:: TASK DETAILS ::
Only those lines in the data below from the line containing "201: (982, 257)" through the line containing "206: (98, 300)", both included, should be restated word for word.

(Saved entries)
=== Begin Enclosure ===
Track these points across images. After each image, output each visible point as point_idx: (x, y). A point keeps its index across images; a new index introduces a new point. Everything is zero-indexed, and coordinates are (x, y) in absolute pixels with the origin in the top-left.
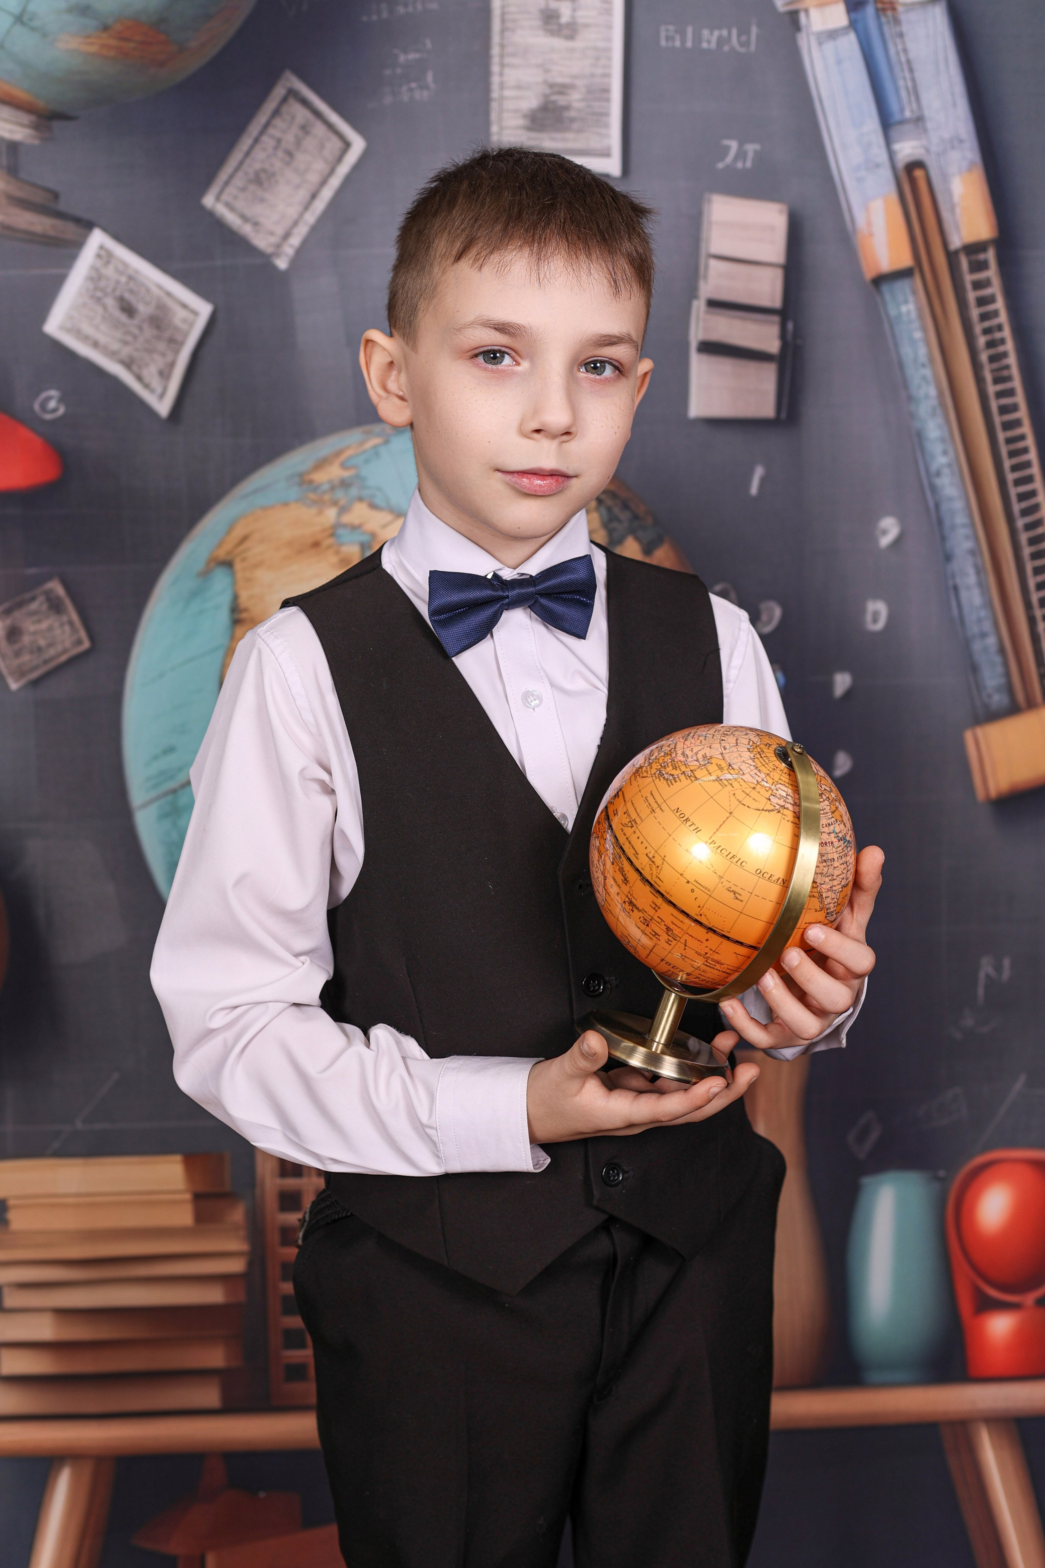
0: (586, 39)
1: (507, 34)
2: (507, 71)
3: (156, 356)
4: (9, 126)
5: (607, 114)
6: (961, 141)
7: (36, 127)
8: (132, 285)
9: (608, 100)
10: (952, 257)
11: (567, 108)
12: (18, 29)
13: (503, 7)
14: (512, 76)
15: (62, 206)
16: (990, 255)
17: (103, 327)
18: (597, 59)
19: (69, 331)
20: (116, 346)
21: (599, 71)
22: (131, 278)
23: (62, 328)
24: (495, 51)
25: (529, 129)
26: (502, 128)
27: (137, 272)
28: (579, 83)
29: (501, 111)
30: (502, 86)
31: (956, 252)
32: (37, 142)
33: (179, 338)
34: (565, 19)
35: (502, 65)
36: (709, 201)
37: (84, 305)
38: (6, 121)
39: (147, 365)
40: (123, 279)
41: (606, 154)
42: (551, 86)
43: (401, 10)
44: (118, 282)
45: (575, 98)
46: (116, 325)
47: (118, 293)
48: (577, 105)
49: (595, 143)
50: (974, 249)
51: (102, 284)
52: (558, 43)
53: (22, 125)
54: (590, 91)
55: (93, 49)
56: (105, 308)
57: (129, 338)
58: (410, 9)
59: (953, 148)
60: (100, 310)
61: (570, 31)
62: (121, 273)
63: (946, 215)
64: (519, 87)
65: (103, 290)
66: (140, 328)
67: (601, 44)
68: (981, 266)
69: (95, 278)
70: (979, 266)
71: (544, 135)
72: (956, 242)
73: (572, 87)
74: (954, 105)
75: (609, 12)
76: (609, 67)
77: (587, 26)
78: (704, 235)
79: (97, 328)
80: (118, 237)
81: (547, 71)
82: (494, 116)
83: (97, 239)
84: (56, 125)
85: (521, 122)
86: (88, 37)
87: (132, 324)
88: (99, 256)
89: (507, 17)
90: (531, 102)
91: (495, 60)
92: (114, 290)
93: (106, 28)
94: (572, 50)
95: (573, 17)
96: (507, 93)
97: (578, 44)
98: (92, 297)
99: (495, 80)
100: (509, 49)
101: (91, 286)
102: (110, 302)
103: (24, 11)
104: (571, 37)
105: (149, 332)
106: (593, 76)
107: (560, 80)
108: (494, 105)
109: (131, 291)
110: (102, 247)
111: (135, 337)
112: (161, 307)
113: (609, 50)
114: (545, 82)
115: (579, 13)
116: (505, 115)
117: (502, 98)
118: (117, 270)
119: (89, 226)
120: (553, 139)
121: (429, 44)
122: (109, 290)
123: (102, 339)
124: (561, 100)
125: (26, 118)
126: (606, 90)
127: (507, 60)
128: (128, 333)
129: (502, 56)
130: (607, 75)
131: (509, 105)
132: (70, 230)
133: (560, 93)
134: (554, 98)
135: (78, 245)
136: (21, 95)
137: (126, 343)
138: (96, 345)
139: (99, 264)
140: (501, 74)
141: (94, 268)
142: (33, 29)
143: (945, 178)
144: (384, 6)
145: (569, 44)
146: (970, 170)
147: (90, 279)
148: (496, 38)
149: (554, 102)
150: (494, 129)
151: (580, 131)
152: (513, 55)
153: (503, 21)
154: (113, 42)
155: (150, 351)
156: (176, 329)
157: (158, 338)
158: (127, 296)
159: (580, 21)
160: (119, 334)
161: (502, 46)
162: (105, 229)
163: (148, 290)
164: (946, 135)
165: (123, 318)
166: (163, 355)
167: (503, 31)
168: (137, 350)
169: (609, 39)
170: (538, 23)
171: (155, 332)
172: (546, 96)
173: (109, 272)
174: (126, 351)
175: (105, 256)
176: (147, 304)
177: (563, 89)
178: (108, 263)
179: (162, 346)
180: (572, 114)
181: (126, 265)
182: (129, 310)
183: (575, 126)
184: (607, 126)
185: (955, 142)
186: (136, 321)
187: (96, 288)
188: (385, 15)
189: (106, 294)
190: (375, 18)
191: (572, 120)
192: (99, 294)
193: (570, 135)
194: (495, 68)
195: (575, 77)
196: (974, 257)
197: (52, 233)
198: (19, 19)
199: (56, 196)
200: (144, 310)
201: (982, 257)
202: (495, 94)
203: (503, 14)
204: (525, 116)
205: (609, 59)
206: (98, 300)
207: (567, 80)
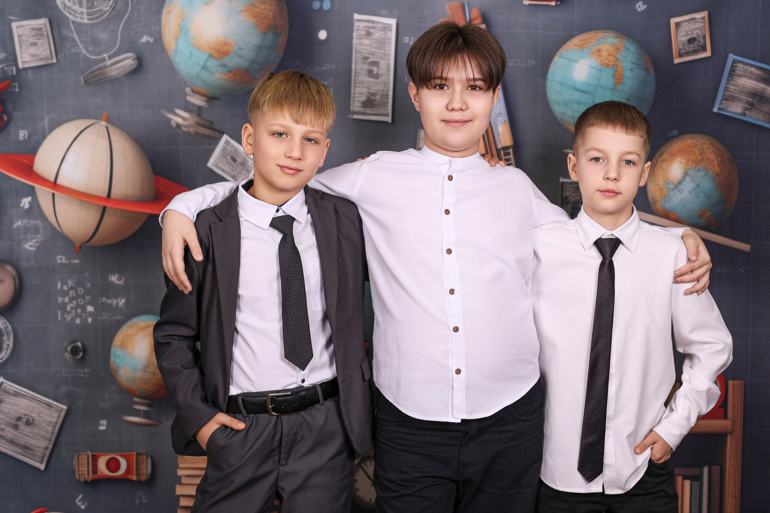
0: (382, 79)
1: (356, 77)
2: (356, 88)
3: (242, 175)
4: (199, 101)
5: (388, 103)
6: (502, 114)
7: (207, 101)
8: (235, 152)
9: (388, 98)
10: (498, 151)
11: (375, 100)
12: (203, 71)
13: (355, 68)
14: (358, 90)
15: (215, 126)
16: (511, 150)
17: (226, 165)
18: (385, 85)
19: (215, 166)
20: (230, 171)
21: (385, 89)
22: (235, 150)
23: (213, 165)
24: (353, 82)
25: (362, 107)
26: (354, 106)
27: (237, 148)
28: (379, 93)
29: (354, 101)
30: (354, 93)
31: (500, 149)
32: (207, 106)
33: (250, 170)
34: (375, 73)
35: (355, 87)
36: (420, 131)
37: (220, 158)
38: (198, 99)
39: (239, 178)
40: (233, 150)
41: (387, 115)
42: (370, 93)
43: (323, 68)
44: (231, 151)
45: (378, 97)
46: (230, 165)
47: (231, 155)
48: (378, 100)
49: (383, 112)
50: (505, 148)
51: (226, 151)
52: (372, 80)
53: (203, 101)
54: (382, 95)
55: (226, 78)
56: (227, 159)
57: (234, 169)
58: (326, 68)
59: (499, 116)
60: (225, 160)
61: (377, 76)
62: (232, 148)
63: (496, 137)
64: (360, 94)
65: (226, 154)
66: (238, 166)
67: (386, 81)
68: (508, 154)
69: (224, 149)
70: (507, 154)
71: (367, 109)
72: (499, 146)
73: (377, 94)
74: (500, 102)
75: (389, 70)
76: (389, 88)
77: (382, 75)
78: (418, 142)
79: (224, 165)
80: (232, 137)
81: (369, 89)
82: (351, 102)
83: (225, 137)
84: (214, 101)
85: (360, 105)
86: (225, 74)
87: (235, 165)
88: (225, 143)
89: (357, 71)
90: (363, 98)
91: (353, 85)
92: (230, 153)
93: (230, 71)
94: (377, 82)
95: (377, 72)
96: (356, 95)
97: (379, 80)
98: (223, 155)
99: (352, 91)
100: (357, 82)
101: (223, 152)
102: (228, 157)
103: (205, 65)
104: (377, 78)
105: (240, 167)
106: (383, 91)
107: (373, 92)
108: (352, 99)
109: (235, 154)
110: (226, 140)
111: (236, 169)
112: (245, 160)
113: (389, 83)
114: (368, 92)
115: (379, 71)
116: (355, 102)
117: (354, 97)
118: (231, 147)
119: (223, 133)
120: (370, 110)
121: (332, 79)
122: (228, 154)
123: (226, 169)
124: (373, 98)
125: (204, 99)
126: (388, 95)
127: (356, 85)
128: (234, 167)
129: (355, 84)
130: (388, 91)
131: (356, 99)
132: (217, 134)
133: (373, 96)
134: (371, 97)
135: (219, 139)
136: (203, 91)
137: (233, 170)
138: (223, 171)
139: (225, 145)
140: (354, 89)
141: (224, 146)
142: (207, 71)
143: (497, 126)
144: (318, 67)
145: (376, 80)
146: (504, 123)
147: (222, 150)
148: (353, 78)
149: (371, 99)
150: (352, 107)
151: (379, 108)
152: (359, 83)
153: (355, 73)
154: (232, 76)
155: (241, 173)
156: (249, 166)
157: (243, 169)
158: (234, 155)
159: (380, 73)
160: (231, 168)
161: (355, 81)
162: (228, 134)
163: (241, 154)
164: (497, 112)
165: (232, 162)
166: (245, 175)
167: (355, 76)
168: (236, 173)
169: (389, 79)
170: (366, 73)
171: (242, 167)
172: (368, 97)
173: (229, 148)
174: (233, 173)
175: (227, 142)
176: (240, 158)
177: (374, 94)
178: (228, 145)
179: (244, 172)
180: (377, 102)
181: (234, 146)
182: (234, 160)
183: (377, 106)
184: (387, 106)
185: (500, 114)
186: (237, 164)
187: (224, 153)
188: (318, 70)
189: (227, 155)
190: (315, 71)
191: (377, 104)
192: (225, 155)
193: (375, 109)
194: (352, 88)
195: (378, 91)
196: (505, 151)
197: (211, 135)
198: (204, 68)
199: (213, 123)
200: (239, 160)
201: (508, 151)
202: (352, 96)
203: (355, 70)
204: (361, 103)
205: (389, 85)
206: (225, 157)
207: (375, 92)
=== End Enclosure ===
:: RESULT OF THIS EXERCISE ::
201: (982, 257)
202: (495, 94)
203: (503, 14)
204: (525, 116)
205: (609, 59)
206: (98, 300)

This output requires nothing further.